Paul,
Noel did a great job of explaining the C calling conventions. I'm going to see if I can add a little color, mostly to help explain why.
FWIW: Page 115 of the 1979 PDP-11 Processor Handbook has a nice picture and explanation, which I have attached (but I'm not sure if it will pass through the mailing list filters):
A simple way to think about it is that in C, with an HW-based stack usually r6 (not all systems had an HW-based sp), the >>caller<< maintains the save area. The sp is always pointing to a place that it can write. Thus no need to pop the last item off the stack (i.e. first pushed - which in this case means overwriting the top of the stack) since it will also be overwritten when the sp is used later.
In your example [I added the LXX and LYY for later explanation]:
L2:mov $L4,(sp)
jsr pc,*$_printf
mov $1,_a
mov $2,_b
mov $3,_c
LXX:mov _c,(sp)
mov _b,-(sp)
mov _a,-(sp)
mov $L5,-(sp)
LYY:jsr pc,*$_printf
add $6,sp
mov $L6,(sp)
jsr pc,*$_printf
L3:jmp cret
So, to map it to the DEC example... the first mov $L4,(sp) at label L2 is putting 'mmmmmm' on the stack, then the immediately following jsr puts the return [which uses an implied pre-decrement, before it writes the stack].

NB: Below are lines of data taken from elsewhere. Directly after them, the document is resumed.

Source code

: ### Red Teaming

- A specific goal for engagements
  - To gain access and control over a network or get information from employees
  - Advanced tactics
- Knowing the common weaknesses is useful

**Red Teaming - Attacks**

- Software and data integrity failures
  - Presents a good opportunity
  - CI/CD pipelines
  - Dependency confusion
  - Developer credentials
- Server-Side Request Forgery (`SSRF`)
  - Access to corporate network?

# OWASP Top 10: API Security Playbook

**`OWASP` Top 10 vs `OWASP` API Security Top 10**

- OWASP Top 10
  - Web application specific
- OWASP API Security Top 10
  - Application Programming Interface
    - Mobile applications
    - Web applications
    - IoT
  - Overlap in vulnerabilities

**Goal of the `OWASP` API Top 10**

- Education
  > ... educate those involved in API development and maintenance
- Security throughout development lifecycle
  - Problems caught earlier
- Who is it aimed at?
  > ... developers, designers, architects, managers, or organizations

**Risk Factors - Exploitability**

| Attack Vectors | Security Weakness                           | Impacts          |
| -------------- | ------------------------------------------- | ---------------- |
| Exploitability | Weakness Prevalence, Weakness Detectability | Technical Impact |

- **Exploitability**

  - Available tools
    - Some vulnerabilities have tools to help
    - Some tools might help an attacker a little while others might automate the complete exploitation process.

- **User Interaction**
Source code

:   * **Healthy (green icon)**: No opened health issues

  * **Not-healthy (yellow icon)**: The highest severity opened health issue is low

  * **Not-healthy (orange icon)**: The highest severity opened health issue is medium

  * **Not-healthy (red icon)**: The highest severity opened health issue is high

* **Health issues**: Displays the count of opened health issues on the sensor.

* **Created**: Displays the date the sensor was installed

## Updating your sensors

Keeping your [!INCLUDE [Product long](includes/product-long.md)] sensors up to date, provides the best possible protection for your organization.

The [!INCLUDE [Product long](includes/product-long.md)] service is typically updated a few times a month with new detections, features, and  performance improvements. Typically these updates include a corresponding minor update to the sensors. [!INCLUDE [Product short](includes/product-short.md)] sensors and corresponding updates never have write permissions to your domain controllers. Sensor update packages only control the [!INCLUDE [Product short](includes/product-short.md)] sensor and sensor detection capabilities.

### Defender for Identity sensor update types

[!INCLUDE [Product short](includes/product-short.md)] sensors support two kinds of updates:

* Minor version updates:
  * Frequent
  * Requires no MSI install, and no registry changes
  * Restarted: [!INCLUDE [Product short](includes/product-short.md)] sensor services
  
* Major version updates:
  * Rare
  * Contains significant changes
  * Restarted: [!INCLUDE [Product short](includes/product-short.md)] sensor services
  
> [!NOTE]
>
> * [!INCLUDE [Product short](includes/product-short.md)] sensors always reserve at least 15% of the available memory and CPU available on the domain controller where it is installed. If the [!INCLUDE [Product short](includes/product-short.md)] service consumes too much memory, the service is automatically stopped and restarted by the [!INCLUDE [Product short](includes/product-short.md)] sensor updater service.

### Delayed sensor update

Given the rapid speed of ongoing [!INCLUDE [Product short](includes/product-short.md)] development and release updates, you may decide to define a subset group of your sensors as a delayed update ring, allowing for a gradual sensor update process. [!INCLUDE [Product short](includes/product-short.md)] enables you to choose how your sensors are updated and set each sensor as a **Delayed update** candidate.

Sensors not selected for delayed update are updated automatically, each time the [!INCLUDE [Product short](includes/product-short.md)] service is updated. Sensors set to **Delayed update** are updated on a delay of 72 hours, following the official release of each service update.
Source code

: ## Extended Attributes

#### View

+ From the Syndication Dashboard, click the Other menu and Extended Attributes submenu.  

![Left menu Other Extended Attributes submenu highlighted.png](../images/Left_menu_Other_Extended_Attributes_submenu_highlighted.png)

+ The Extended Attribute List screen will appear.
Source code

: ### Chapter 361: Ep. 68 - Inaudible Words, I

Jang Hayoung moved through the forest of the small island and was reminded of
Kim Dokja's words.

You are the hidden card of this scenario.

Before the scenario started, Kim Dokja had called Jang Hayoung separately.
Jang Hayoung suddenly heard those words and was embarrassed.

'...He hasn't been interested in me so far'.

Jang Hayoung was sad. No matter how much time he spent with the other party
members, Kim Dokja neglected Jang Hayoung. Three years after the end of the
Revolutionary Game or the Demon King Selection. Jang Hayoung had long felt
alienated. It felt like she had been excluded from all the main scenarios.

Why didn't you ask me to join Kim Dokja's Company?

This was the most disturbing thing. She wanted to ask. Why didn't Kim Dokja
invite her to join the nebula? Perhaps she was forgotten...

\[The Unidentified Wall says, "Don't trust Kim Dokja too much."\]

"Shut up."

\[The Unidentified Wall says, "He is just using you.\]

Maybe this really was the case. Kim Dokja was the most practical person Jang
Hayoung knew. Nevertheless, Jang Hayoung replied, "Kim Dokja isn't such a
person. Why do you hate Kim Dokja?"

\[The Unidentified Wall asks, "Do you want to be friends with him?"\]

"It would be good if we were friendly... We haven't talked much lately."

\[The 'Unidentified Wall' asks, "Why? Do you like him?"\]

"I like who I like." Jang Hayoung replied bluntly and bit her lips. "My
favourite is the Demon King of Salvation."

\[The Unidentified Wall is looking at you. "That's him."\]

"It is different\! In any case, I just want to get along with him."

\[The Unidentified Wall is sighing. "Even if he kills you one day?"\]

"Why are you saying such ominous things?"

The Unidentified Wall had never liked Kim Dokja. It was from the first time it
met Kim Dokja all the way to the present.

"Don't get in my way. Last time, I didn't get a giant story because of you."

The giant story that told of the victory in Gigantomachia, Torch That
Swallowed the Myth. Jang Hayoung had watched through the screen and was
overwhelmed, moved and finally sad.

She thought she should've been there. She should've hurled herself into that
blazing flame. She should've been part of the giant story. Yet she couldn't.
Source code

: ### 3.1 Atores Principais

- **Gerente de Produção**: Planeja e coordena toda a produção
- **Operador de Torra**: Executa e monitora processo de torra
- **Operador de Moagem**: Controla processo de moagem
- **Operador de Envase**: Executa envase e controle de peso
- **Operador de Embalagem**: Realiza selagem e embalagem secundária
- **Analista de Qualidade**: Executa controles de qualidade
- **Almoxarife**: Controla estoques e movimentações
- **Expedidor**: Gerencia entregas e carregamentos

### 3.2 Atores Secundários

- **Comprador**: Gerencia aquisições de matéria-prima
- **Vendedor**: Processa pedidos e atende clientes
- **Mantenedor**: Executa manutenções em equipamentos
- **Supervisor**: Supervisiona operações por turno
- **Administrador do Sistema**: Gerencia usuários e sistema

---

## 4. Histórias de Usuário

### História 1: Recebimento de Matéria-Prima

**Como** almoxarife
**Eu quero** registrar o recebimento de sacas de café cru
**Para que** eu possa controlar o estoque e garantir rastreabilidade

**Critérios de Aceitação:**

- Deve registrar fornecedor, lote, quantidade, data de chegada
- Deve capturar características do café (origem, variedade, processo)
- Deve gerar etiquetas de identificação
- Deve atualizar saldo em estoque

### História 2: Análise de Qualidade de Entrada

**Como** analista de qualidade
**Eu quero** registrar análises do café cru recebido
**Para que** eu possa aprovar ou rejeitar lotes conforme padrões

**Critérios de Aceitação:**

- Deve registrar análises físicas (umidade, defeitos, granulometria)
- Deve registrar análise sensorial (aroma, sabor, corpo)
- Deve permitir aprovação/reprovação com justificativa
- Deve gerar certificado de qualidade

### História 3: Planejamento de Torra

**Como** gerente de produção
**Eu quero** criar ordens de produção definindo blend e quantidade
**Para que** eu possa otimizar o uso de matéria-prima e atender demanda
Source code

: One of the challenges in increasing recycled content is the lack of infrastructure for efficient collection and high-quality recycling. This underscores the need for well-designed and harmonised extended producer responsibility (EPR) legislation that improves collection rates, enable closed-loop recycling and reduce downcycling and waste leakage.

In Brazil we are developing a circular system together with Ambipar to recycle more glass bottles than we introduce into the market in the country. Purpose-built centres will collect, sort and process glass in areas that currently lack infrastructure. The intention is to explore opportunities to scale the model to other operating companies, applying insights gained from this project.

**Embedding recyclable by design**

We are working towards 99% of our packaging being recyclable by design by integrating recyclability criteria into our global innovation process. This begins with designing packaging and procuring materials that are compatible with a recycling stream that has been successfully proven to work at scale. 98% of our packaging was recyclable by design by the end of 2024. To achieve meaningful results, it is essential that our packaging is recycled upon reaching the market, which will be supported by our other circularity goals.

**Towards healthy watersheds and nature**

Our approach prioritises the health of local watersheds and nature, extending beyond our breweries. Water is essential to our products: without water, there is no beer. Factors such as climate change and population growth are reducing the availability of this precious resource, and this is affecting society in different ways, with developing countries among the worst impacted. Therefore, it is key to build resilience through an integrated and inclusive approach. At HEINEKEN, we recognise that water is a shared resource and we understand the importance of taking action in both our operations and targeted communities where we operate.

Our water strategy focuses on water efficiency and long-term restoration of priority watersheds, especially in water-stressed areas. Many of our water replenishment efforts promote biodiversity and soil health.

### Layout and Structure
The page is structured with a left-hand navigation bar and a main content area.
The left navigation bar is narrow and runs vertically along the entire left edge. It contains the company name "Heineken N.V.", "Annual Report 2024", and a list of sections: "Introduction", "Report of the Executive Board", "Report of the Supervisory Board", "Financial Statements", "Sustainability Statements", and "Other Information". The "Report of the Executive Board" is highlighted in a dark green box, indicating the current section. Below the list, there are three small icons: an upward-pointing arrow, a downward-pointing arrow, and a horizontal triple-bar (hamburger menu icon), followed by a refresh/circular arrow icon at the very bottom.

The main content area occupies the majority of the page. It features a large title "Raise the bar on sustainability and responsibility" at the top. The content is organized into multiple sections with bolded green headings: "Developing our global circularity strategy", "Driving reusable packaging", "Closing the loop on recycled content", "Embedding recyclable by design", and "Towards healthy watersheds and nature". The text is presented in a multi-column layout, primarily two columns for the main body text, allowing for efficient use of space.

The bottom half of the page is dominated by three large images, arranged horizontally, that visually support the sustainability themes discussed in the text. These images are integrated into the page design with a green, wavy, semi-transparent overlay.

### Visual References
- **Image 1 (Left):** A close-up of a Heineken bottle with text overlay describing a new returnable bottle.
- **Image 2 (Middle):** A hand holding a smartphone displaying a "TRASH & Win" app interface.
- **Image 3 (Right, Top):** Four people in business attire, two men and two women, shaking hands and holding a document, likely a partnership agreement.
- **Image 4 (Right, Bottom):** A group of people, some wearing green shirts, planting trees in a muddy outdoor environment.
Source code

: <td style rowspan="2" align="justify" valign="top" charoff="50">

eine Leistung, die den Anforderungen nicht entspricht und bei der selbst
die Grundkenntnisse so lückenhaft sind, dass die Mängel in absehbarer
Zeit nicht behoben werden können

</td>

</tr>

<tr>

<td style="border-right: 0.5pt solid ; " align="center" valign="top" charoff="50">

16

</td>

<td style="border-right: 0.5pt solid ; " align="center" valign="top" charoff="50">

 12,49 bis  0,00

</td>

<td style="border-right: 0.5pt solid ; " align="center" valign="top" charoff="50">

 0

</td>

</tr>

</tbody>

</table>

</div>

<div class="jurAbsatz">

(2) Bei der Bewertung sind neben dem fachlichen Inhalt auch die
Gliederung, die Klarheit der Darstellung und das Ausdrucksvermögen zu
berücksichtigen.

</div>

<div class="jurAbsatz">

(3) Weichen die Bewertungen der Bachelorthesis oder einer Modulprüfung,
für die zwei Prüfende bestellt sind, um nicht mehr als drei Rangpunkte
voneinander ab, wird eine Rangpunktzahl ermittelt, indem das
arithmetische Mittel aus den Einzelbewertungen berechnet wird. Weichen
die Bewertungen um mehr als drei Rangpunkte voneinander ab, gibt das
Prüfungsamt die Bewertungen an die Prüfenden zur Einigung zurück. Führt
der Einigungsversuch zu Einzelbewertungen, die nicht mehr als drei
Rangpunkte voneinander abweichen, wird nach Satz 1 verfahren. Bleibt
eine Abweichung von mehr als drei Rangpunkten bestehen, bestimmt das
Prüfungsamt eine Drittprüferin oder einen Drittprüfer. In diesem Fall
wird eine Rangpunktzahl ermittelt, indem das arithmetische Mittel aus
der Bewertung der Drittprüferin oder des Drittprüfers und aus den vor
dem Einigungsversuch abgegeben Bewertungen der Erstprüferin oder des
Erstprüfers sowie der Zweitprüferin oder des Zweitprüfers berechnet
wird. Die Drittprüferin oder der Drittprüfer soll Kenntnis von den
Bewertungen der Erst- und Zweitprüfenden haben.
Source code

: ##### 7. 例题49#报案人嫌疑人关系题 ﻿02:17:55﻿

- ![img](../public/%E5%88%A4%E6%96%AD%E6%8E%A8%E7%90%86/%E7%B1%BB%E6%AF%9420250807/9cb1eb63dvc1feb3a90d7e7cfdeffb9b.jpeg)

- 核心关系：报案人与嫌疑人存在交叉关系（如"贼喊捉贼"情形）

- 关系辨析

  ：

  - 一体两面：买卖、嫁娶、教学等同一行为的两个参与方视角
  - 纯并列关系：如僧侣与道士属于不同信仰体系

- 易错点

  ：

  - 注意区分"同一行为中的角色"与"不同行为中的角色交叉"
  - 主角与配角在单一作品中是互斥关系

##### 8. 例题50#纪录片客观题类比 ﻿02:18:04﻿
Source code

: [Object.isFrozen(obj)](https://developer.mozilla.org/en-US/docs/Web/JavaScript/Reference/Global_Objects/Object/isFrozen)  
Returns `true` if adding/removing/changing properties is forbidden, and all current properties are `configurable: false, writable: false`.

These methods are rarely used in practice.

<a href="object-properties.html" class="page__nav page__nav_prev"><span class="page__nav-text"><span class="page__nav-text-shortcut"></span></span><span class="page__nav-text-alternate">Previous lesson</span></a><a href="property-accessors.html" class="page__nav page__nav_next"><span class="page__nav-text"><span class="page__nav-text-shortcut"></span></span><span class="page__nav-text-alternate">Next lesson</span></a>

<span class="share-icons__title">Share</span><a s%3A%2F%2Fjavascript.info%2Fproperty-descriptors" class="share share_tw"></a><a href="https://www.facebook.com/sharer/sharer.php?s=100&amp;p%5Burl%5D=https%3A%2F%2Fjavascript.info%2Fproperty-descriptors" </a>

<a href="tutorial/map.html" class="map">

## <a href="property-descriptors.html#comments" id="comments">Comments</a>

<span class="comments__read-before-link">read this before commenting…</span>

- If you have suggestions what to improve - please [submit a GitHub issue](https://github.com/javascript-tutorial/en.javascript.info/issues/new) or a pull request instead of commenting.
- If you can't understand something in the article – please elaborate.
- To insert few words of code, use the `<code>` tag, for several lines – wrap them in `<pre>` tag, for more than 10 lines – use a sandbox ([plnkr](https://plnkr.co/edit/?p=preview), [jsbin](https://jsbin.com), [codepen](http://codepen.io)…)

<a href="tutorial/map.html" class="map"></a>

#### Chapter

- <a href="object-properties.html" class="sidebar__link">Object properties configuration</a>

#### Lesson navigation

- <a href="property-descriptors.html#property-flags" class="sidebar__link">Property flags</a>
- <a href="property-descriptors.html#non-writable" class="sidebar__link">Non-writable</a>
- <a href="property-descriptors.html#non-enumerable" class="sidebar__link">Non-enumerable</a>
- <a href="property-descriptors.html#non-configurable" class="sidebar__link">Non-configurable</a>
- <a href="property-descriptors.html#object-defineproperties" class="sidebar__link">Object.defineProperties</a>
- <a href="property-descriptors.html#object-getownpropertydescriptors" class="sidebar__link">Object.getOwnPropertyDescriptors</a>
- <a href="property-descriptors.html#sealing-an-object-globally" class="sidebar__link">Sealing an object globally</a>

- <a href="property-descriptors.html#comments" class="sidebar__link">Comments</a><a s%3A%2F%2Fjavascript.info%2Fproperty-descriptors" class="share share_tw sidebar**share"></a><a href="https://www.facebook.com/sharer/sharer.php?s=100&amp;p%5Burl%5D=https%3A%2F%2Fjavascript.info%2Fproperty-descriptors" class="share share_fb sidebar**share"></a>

After printf returns (RTS instruction in printf), the sp is back pointing to the same 'top' as it was before the call, so no need to further mess with sp, caller has done nothing other than modify the top of the stack [mov $L4,(sp)]. But then starting at LXX we see 4 mov instructions in row, 3 which modify the sp. This means the caller has 'pushed 6 bytes to the top of stack [downward on a PDP-11 -- via the last three mov's to the stack with the pre-decrement push's], so the caller needs to clean up those 6 bytes that it pushed, with the add the follows the jsr. Note that the next printf's argument is placed on the top of the stack but since not other args are pushed (as with the first call), there is not need to clean up the sp when we return.
Clem
BTW: If you look at the processors, like the IBM S/360 which lacks an HW stack, and other languages (say Fortran), the 'push down save area' is maintained by the callee. There is a different convention on where to find parameters for those machines and languages. It's interesting that if you talk to the designers of same (which I have in a number of cases) the 8 and 16 bits microprocessors (e.g. 8080/M6800/M6502, 8086/M68000) were most heavily influenced by the S/360 and the PDP-11. It's interesting what features they took from each. Having programmed in both systems (including assembler in both), the PDP-11 stack scheme is much more natural to me personally, but I did spend a number of years in an IBM shop hacking TSS/360 in assembler before I ever saw UNIX.